Coup d’état des USA au Venezuela : et ensuite, à qui le tour ?
La Confédération paysanne condamne fermement l'intervention militaire du président Trump, réaffirme sa solidarité avec le peuple vénézuélien et exprime sa consternation suite aux propos déshonorants tenus par le président de la République française à ce sujet. Rien ne justifie une agression militaire contre un pays étranger. Rien ne saurait justifier l'enlèvement du président d'un pays étranger. Prétendre le contraire, c'est affaiblir encore un peu plus le droit international, déjà piétiné par le soutien des pays occidentaux à Israël et l'abandon de la Palestine. Quand c'est la loi du plus fort qui prévaut, les populations en paient toujours le prix fort.
La France doit reconnaître immédiatement le mandat par intérim de Delcy Rodriguez et s'opposer à toute velléité de contrôle colonial du Venezuela par les États-Unis. Laisser passer cette agression sans réagir, c'est prendre le risque mortel d'encourager les États-Unis à continuer sur leur lancée coloniale, en Colombie, au Panama, à Cuba, au Groenland, au Canada, etc. Et ensuite, à qui le tour ?
Les dix années de blocus subies par la population vénézuélienne ont eu des conséquences désastreuses pour l'économie du pays. Comme toujours, ce sont les populations qui souffrent des sanctions internationales. Dans ce contexte, les paysan·nes ont eu un rôle essentiel pour parvenir à alimenter la population du pays. Les importations de produits alimentaires, qui étaient très importantes avec la manne du pétrole ont été remplacées par un gigantesque effort de développement agricole, permettant au pays d'atteindre quasiment la souveraineté alimentaire.

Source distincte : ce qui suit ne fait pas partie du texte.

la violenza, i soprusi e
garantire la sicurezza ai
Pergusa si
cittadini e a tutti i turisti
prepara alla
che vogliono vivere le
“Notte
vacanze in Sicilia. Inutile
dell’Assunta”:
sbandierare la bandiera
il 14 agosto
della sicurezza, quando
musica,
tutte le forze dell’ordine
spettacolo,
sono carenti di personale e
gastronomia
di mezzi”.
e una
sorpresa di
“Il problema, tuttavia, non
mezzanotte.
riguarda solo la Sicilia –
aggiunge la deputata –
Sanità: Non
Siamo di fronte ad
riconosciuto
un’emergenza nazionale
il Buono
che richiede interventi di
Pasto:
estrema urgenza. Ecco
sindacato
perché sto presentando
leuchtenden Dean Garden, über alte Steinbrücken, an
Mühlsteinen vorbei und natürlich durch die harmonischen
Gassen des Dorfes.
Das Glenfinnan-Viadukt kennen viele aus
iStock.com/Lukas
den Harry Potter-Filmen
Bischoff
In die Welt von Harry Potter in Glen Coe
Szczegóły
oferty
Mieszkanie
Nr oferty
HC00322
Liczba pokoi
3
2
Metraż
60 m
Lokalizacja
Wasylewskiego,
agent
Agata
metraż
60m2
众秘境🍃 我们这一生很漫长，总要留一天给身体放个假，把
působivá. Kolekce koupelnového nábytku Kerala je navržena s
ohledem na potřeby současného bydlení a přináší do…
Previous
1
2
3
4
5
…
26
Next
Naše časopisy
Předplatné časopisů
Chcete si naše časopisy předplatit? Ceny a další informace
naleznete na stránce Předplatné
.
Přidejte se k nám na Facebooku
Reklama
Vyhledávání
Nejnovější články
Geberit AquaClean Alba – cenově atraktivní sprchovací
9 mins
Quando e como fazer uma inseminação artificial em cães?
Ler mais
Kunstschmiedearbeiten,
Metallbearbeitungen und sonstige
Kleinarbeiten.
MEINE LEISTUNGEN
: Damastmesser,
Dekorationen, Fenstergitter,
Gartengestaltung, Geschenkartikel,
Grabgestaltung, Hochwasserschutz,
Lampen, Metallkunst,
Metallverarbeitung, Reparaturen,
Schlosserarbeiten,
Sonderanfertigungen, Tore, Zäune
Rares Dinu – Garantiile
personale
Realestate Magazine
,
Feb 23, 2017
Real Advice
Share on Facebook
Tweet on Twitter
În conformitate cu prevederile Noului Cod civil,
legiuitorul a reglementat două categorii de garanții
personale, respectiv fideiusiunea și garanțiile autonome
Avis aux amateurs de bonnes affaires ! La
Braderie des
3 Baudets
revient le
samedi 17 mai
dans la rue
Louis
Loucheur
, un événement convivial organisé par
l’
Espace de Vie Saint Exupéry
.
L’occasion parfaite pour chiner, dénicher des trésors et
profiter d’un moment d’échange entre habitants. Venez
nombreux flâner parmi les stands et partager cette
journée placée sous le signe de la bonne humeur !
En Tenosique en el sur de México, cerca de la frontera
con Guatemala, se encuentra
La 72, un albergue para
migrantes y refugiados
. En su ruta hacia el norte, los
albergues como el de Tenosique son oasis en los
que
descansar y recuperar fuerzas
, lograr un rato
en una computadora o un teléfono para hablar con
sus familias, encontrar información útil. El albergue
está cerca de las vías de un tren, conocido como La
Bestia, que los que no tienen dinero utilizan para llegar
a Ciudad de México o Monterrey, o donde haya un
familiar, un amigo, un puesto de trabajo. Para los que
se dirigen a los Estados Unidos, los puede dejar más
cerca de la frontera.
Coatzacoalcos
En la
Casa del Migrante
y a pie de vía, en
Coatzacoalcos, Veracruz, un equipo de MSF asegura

Les expériences passées en Irak et en Libye montrent qu'utiliser le prétexte de renverser un gouvernement autoritaire pour justifier une ingérence militaire se fait toujours au détriment des populations des pays concernés. Les paysan·nes en particulier font face à une insécurité lancinante, aux exactions des troupes d'occupation et aux spoliations de leurs territoires et des ressources du pays par les multinationales étrangères.
Nous en avons assez que la France participe ou soutienne de telles initiatives contraires au droit international. Il est temps de s'opposer frontalement aux visées impérialistes et anti-démocratiques du gouvernement américain. La soumission de notre pays aux diktats américains, en particulier ces dernières années, est devenue un déshonneur et nuit aux intérêts des Français·es et des Européen·nes. Il est temps de dire stop.
Avec la Via Campesina, le mouvement paysan mondial, nous réaffirmons notre solidarité avec les peuples d'Amérique latine et des Caraïbes, qui réclament une zone de paix, et non de guerre. Les paysan·nes et les travailleur·euses rurales d'Amérique Latine ont trop souvent fait les frais des attaques impérialistes, qui entraînent accaparements de terre, projets miniers liés aux intérêts des entreprises multinationales états-uniennes et spoliation des ressources énergétiques. Trump ne prend même pas la peine de cacher que sa principale motivation pour attaquer le Venezuela est de s'approprier les réserves en pétrole de la République bolivarienne.
Nous réaffirmons notre attachement à la paix, au dialogue politique plutôt qu'à la force, à l'autodétermination des peuples. Nous appelons à renforcer la solidarité internationaliste, en particulier en s'associant aux mobilisations contre l'agression du Venezuela et pour un changement de direction dans la politique étrangère française.